*** Block opens ***

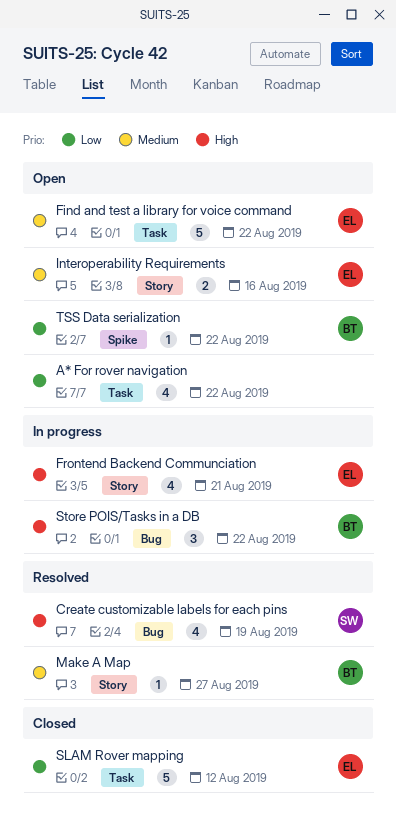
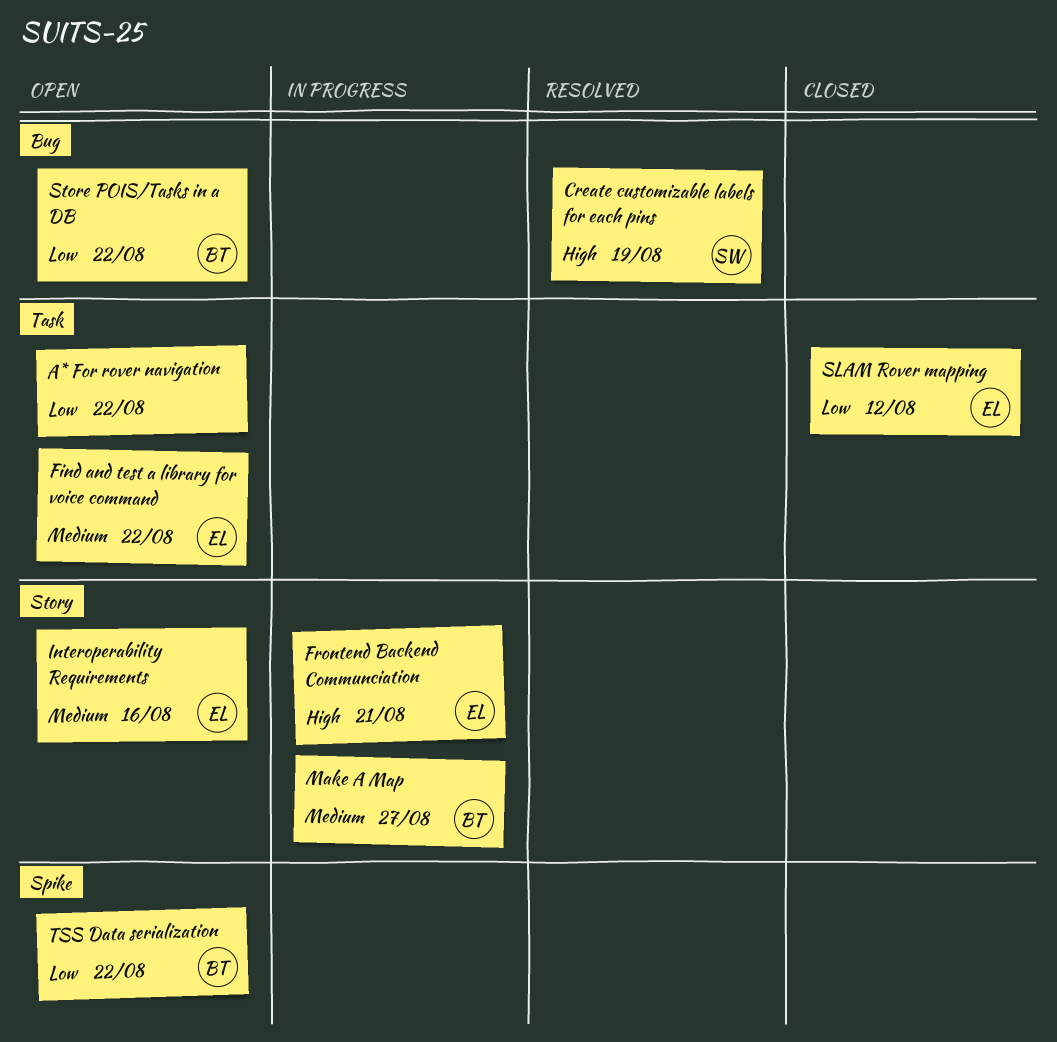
Make A Map, status: Resolved -> In progress
Store POIS/Tasks in a DB, status: In progress -> Open
Store POIS/Tasks in a DB, priority: High -> Low

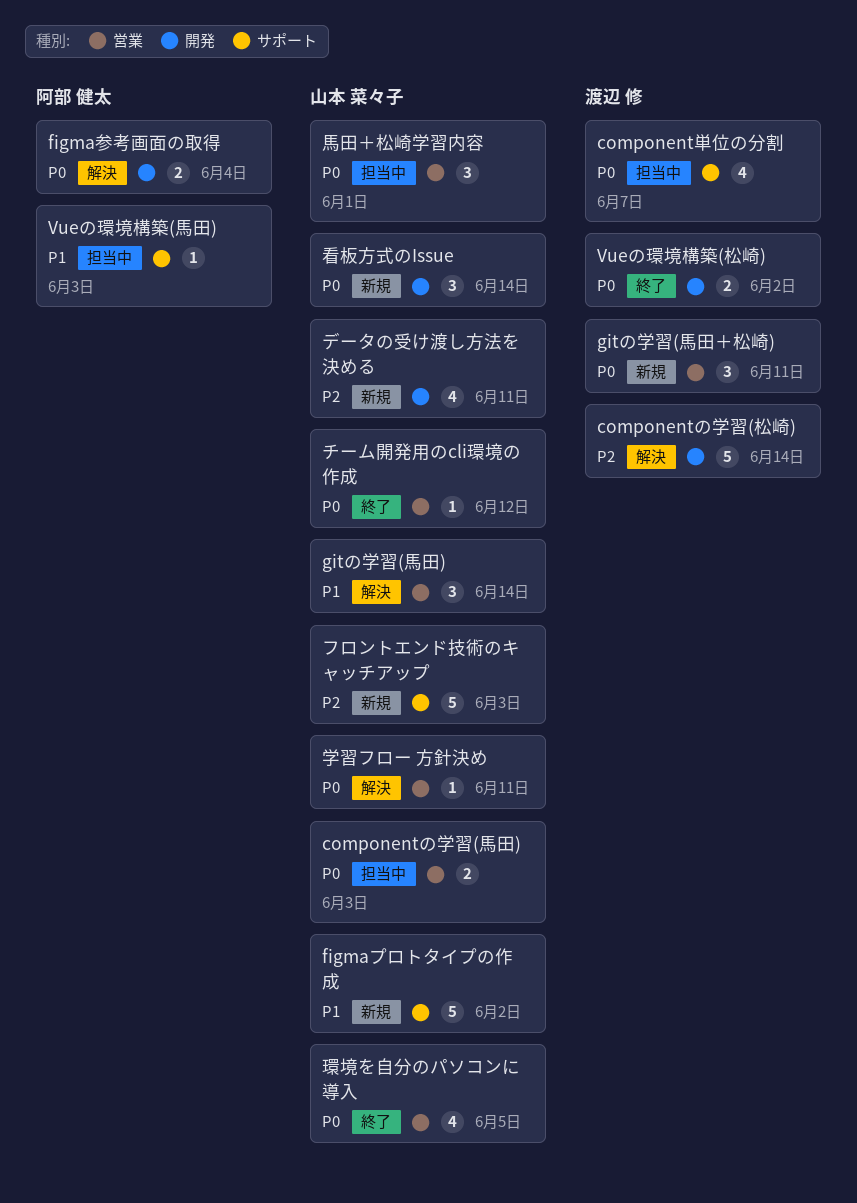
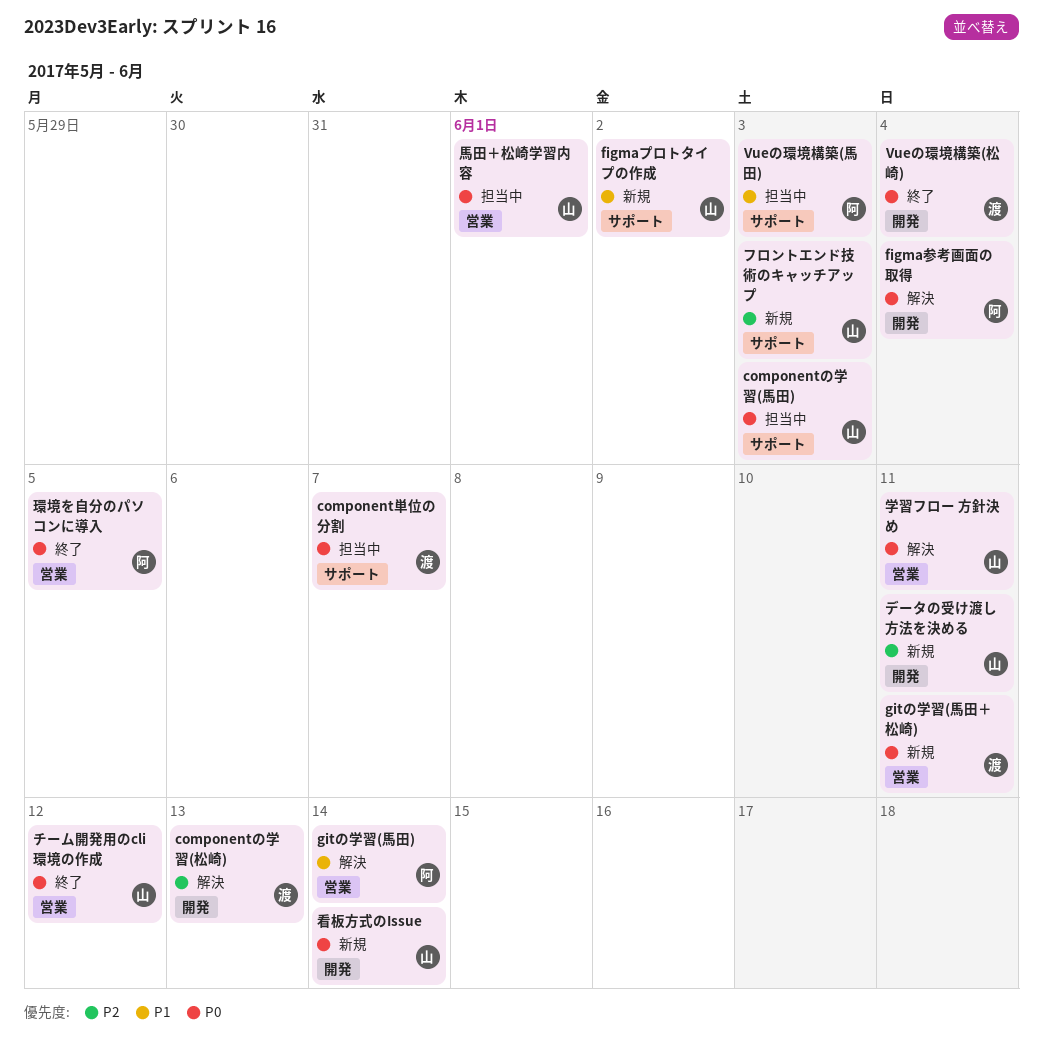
componentの学習(松崎), due: Jun 14 -> Jun 13
componentの学習(馬田), label: 営業 -> サポート
gitの学習(馬田), owner: 山本 菜々子 -> 阿部 健太
Vueの環境構築(松崎), due: Jun 2 -> Jun 4
環境を自分のパソコンに導入, owner: 山本 菜々子 -> 阿部 健太

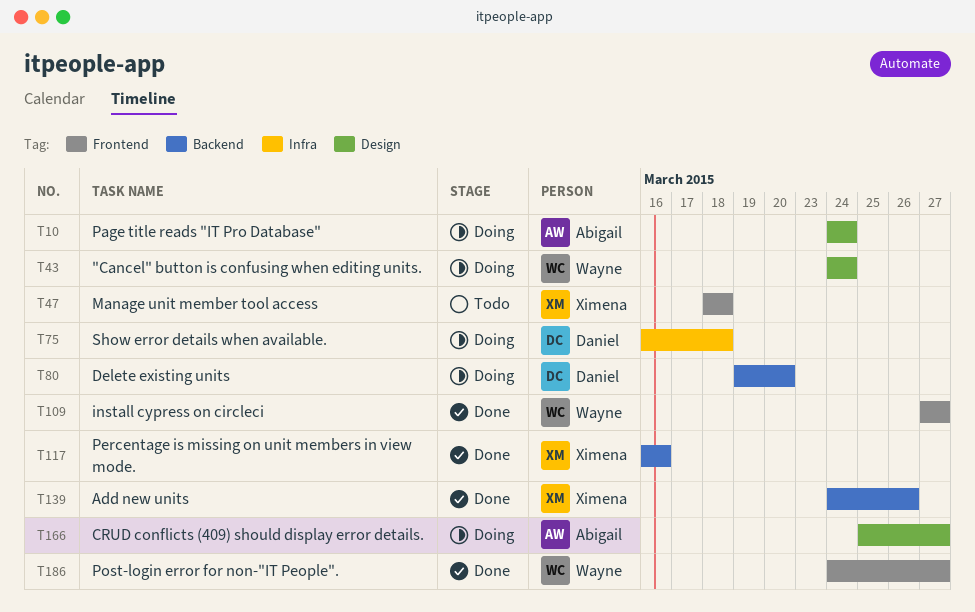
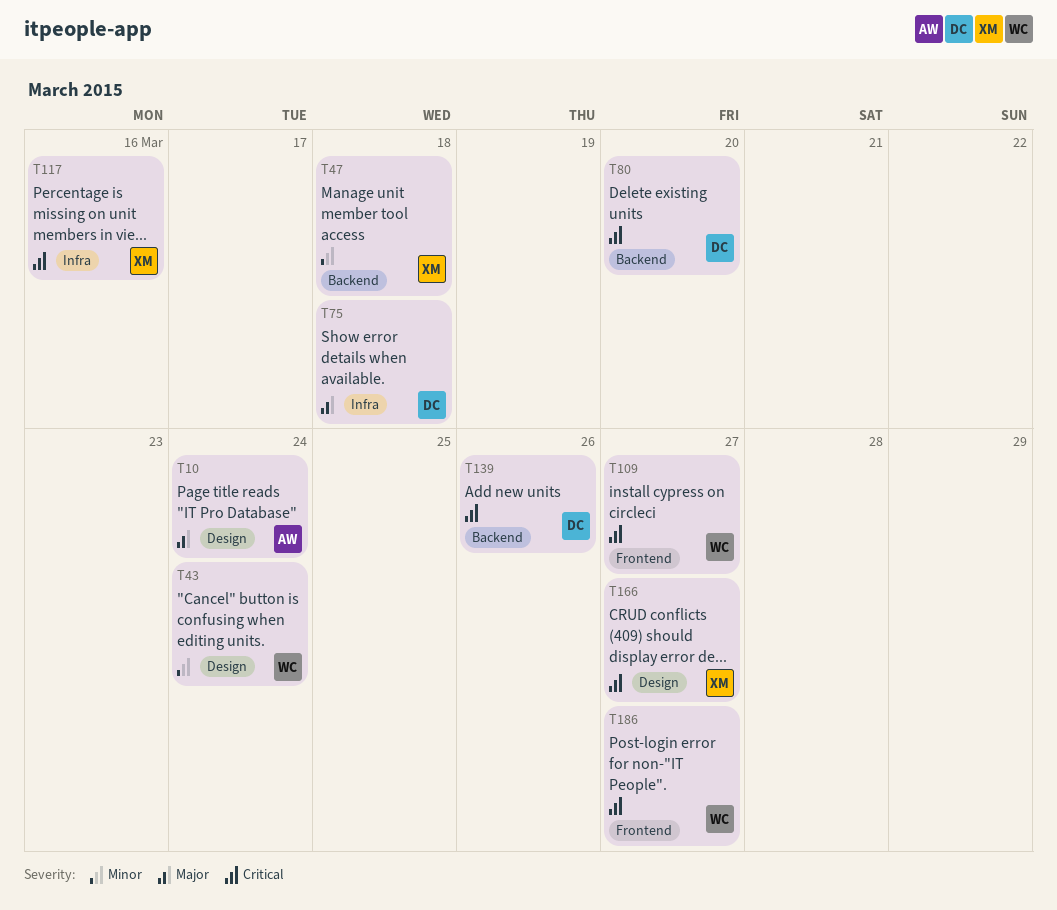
T47, label: Frontend -> Backend
T117, label: Backend -> Infra
T139, owner: Ximena -> Daniel
T166, owner: Abigail -> Ximena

*** Block closes ***

Return, exactly and without extra lines, everything from the line with "Store POIS/Tasks in a DB, priority: High" through the last line of the material above, both included. Pictures must be dropped.

• Finished exercise
Store POIS/Tasks in a DB, priority: High -> Low

componentの学習(松崎), due: Jun 14 -> Jun 13
componentの学習(馬田), label: 営業 -> サポート
gitの学習(馬田), owner: 山本 菜々子 -> 阿部 健太
Vueの環境構築(松崎), due: Jun 2 -> Jun 4
環境を自分のパソコンに導入, owner: 山本 菜々子 -> 阿部 健太

T47, label: Frontend -> Backend
T117, label: Backend -> Infra
T139, owner: Ximena -> Daniel
T166, owner: Abigail -> Ximena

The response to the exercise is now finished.